[Stored dataset items]
****

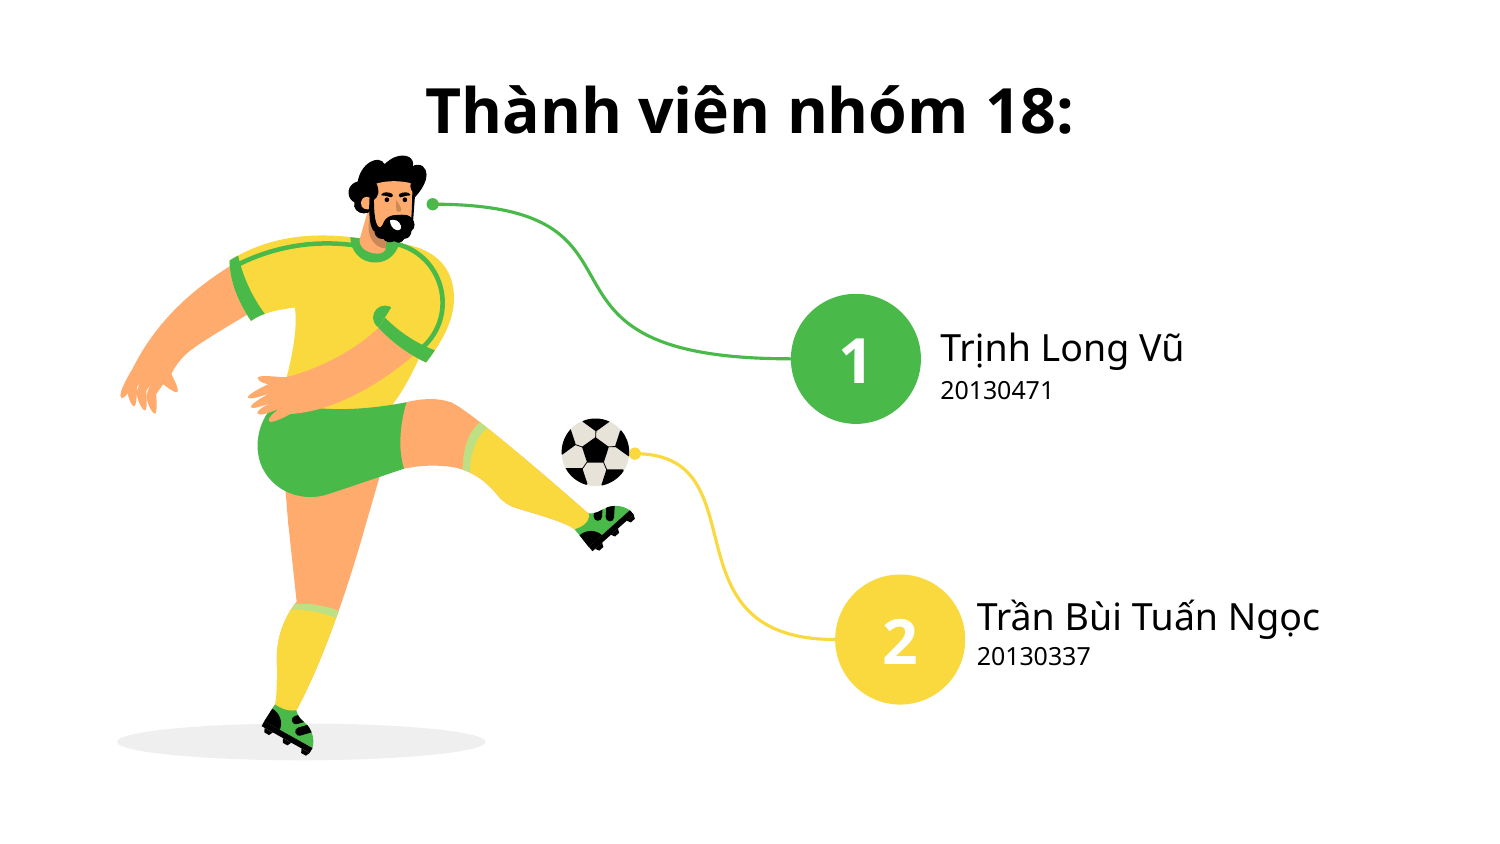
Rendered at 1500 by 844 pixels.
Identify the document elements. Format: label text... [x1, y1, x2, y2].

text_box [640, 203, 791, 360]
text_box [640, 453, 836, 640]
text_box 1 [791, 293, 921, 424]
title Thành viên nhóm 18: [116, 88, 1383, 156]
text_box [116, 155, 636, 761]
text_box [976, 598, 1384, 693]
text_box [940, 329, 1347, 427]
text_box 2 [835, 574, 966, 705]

****

* **About this exercise**: A faithful copy of every record is needed here. Leave the images out of it.

* **The completed task**:
Rendered at 1500 by 844 pixels.
Identify the document elements. Format: label text... [x1, y1, x2, y2].

text_box [640, 203, 791, 360]
text_box [640, 453, 836, 640]
text_box 1 [791, 293, 921, 424]
title Thành viên nhóm 18: [116, 88, 1383, 156]
text_box [116, 155, 636, 761]
text_box [976, 598, 1384, 693]
text_box [940, 329, 1347, 427]
text_box 2 [835, 574, 966, 705]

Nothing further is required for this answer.